Everyday I roll out of bed, refreshed, at 6 am.
Tiptoeing downstairs, I pour myself a cup of tea and sit out on the porch for two hours in a earth-toned shawl, writing in my moleskin notebook.
By the time I’m done, I’ve got a few pages filled with high-quality writing.
Then I clean up the kitchen, head to yoga, and….
Here’s what an actual day looks like:
MERGHHHHHHHH!!!!!! – the sound of me in the morning
After sleeping through my first few alarms, my sister comes in and frantically calls me out of bed. After a couple more minutes, I get ready and leave the house within 10 minutes of waking up.
Who has time to write in the morning anymore? Not a high school senior. A morning person, that’s who, and I am not one of those.
When I get to school, I’m normally 15 minutes + late to the first class of the day, and in some classes the teachers don’t like us to use our computers, but I check my phone when I can and see that overnight, I’ve got a couple of new subscribers for this blog. Pretty cool!
The teacher sometimes gestures for us to put our computers away; her request is met with groans. But I, without objection, reach into my backpack and pull out my basic green notebook.
Perching it strategically in my lap under the desk, I start to zone out of class. Occasionally, I look up, meeting the eyes of the teacher, daring her to question if I’m actually paying attention in class.
And that’s how this blog more than gets along without a computer, because it is in this notebook that decisions are made, ideas are nurtured and nursed, and thousands of words are jotted down without consequence, to later be refined.
When I get a free period, or some extra time in class, I’ll pull on a pair of headphones and either transcribe something from my notebook or start a new blog post.
I also frequently pull drafts from previous days, weeks, and months that I had the intention of finishing but whose final drifts I never found satisfaction in.
But sometimes I write flowery bullshit for half an hour, read it through again, and then delete it in disgust.
Or I’ll write something that seems totally legit, and then realize it may come off as unintentionally offensive. delete
Then I’ll scroll through my Spotify, Youtube, Soundcloud etc. to see what new songs I can post at the bottom of the post and create a link.
After a few more technical steps, once I’m happy with a final draft, I’ll send it out into the interwebs for all to read and judge, and I don’t look back.
Most of my strongest brainstorming happens in the early hours of the morning, long after my friends on the freaking West Coast have fallen asleep.
Everyone has a 2 AM personality and a 2 PM personality; my reflective and thoughtful side dominates at night.
My laptop will be burning into my thighs, my back will be aching from sitting hunched over for so long, and my eyes will be glazed over; but my fingers will be active and unhesitant.
Writing is not a part-time job for me.

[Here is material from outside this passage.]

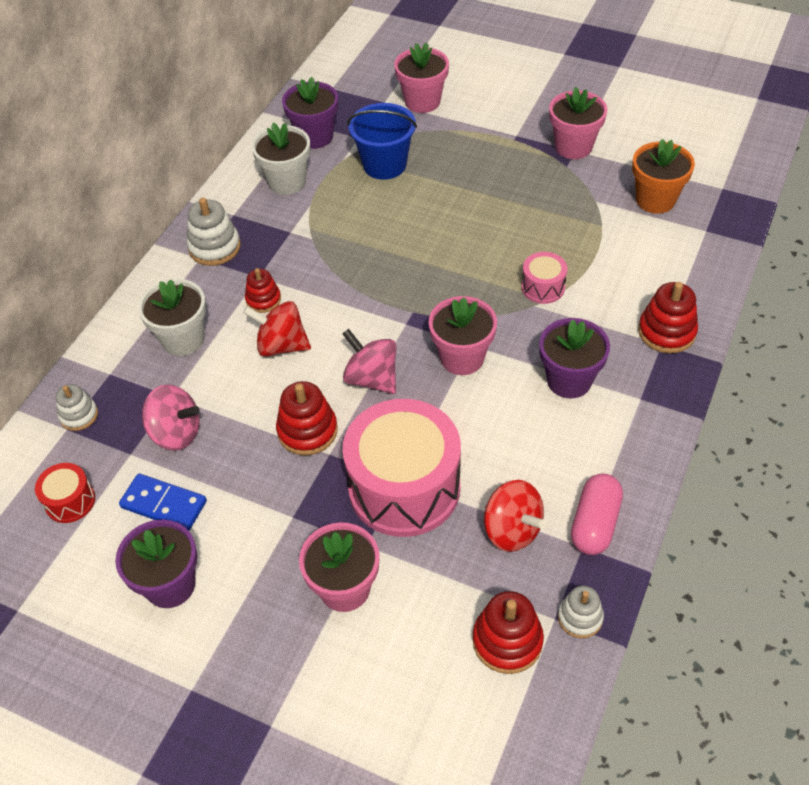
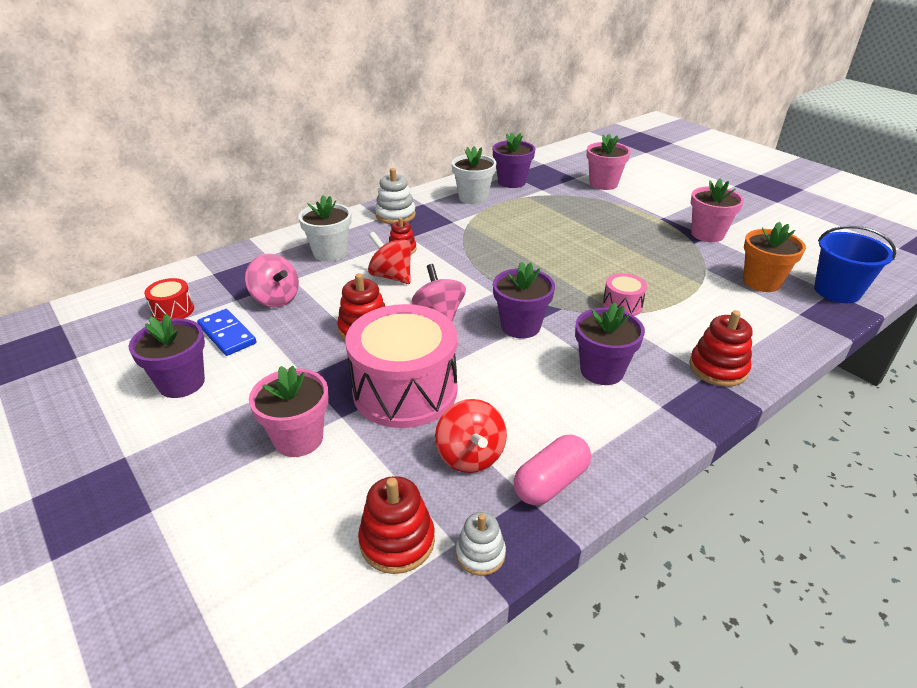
camera: 25 degrees right, 15 degrees down
(79, 415) = (227, 269): white stacking toy -> none
(384, 165) = (549, 207): blue bucket -> blue bucket (837, 291)
(462, 358) = (520, 326): pink flower pot -> purple flower pot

I don’t get paid to do this, and I certainly don’t have time carved in my daily schedule for writing, and yet, I tend to prioritize it and find time for it.
For me, it’s a hobby-turned-lifestyle, as it has infiltrated even the most rudimentary aspects of my daily life, as I may have described for you above.
Famous writers all have different writing styles and environments. No two are the same, and I think people who try to encapsulate it into a simple list don’t really understand that you don’t need a Macbook Pro or natural lighting or a special diet or time allotment to be a good writer, or even a writer at all.
“Writer” is not a title reserved for the elite. You just have to write the word “dip-shit” on a piece of paper and you qualify as a writer too!
It doesn’t require a huge commitment; no one expects you to devote your life to the activity, and frankly, I think it’s a little unrealistic. Remember the sacred dance, survival dance theory? I still whole-heartedly agree with it.
I read the daily schedule of lots of writers, novelists mainly, and I see some clear differences between them and myself.
For one, some of these people are selling their creativity for money; they are pulling words and plotlines out of their heads in exchange for the food they eat and the cars in their garages. I take no ethical issue in that, I just don’t get paid to do any of this lol
They have also committed a lot of time to one single project that they’ve had to ponder long and hard about, whereas I get the inspiration for these sorts of blog posts on a day to day basis.
Still though, we all approach writing in different ways. The reason why it’s still a rudimentary yet advanced skill that has not been lost through the generations is that anyone can do it, in any language, on any subject.